*** Available data ***

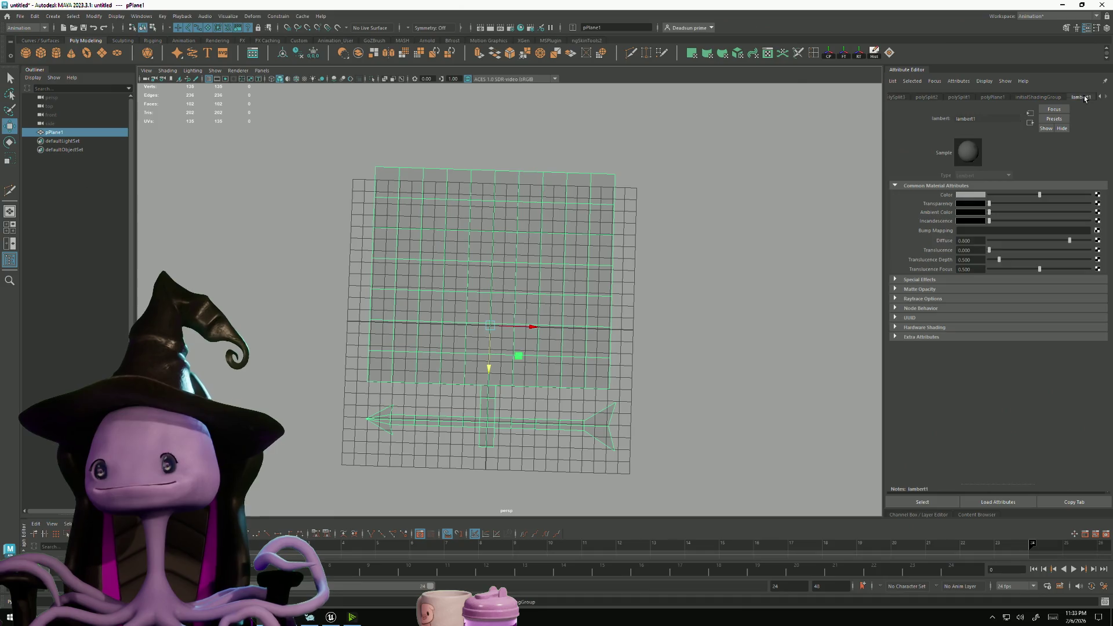
left_click(1100, 196)
left_click(448, 282)
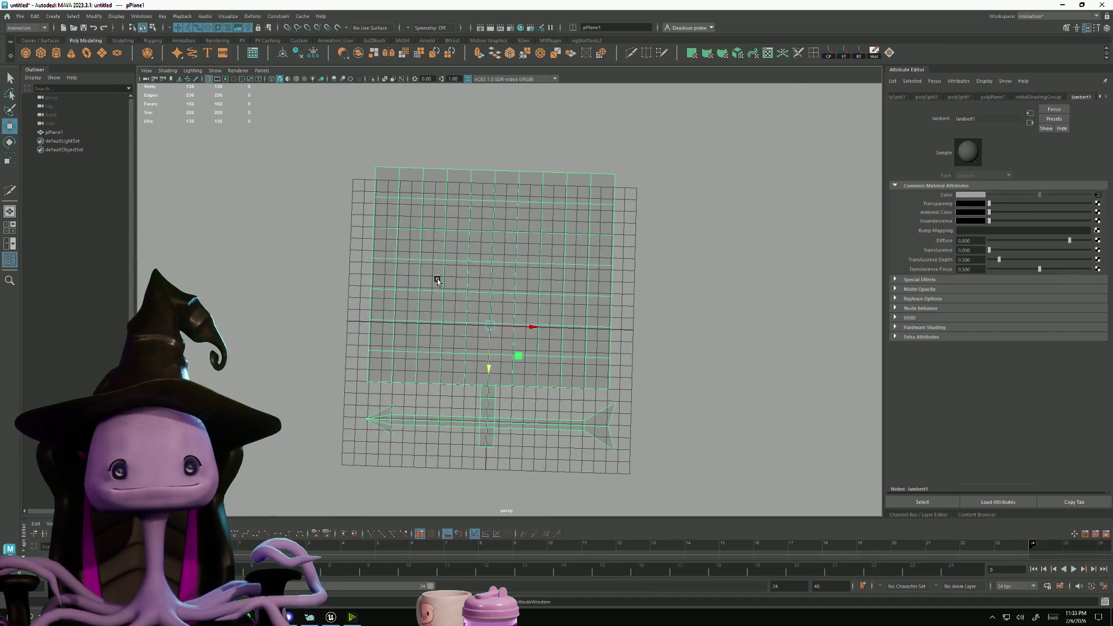
Load the rooster photo from the Desktop as the texture and display it on the plane
left_click(1099, 215)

*** End of Available data ***

Task requirements:
Restate the data word for word while omitting each picture.

Task solution:
left_click(1100, 196)
left_click(448, 282)
Load the rooster photo from the Desktop as the texture and display it on the plane
left_click(1099, 215)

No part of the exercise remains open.